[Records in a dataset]
◆ ◆ ◆
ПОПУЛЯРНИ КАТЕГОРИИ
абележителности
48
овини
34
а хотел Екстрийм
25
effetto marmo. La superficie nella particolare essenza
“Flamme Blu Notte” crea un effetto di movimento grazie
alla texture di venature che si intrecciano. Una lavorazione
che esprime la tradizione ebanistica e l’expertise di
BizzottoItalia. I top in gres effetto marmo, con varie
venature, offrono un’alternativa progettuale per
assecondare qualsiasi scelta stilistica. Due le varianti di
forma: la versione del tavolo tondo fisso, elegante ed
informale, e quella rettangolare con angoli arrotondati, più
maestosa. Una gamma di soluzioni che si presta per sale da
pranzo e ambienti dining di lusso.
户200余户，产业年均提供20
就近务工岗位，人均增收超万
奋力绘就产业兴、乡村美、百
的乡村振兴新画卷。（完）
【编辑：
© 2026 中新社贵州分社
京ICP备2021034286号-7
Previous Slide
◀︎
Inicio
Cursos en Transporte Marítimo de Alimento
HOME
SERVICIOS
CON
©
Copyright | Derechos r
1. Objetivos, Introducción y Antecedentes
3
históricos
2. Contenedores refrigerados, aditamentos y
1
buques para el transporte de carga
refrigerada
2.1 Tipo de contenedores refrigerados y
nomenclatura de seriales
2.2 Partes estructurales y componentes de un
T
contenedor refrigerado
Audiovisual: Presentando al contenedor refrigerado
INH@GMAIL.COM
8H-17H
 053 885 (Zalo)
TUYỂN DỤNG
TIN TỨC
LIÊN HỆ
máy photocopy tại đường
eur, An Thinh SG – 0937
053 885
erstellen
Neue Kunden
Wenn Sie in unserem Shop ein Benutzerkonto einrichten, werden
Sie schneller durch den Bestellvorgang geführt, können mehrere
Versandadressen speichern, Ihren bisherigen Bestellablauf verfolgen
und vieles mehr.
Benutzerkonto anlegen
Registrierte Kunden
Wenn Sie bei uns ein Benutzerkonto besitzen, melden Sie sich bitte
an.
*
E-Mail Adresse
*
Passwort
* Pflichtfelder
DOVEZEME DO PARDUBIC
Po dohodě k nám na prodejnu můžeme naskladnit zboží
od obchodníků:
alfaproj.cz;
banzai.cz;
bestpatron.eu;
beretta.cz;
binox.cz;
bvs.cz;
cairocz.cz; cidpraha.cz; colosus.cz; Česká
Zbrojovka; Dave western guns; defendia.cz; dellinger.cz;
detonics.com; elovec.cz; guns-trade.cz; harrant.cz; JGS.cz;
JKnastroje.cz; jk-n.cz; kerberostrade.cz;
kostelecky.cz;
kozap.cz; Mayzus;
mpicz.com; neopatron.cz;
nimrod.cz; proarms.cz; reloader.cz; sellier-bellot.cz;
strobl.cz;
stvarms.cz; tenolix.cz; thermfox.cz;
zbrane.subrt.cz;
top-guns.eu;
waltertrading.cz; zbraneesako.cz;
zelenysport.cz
◆ ◆ ◆
▶ **EXERCISE GOAL**: Please gather every line of the data above that contains the string "guns", and copy each one in full.

▶ **RESPONSE TO THE TASK**:
Zbrojovka; Dave western guns; defendia.cz; dellinger.cz;
detonics.com; elovec.cz; guns-trade.cz; harrant.cz; JGS.cz;
top-guns.eu;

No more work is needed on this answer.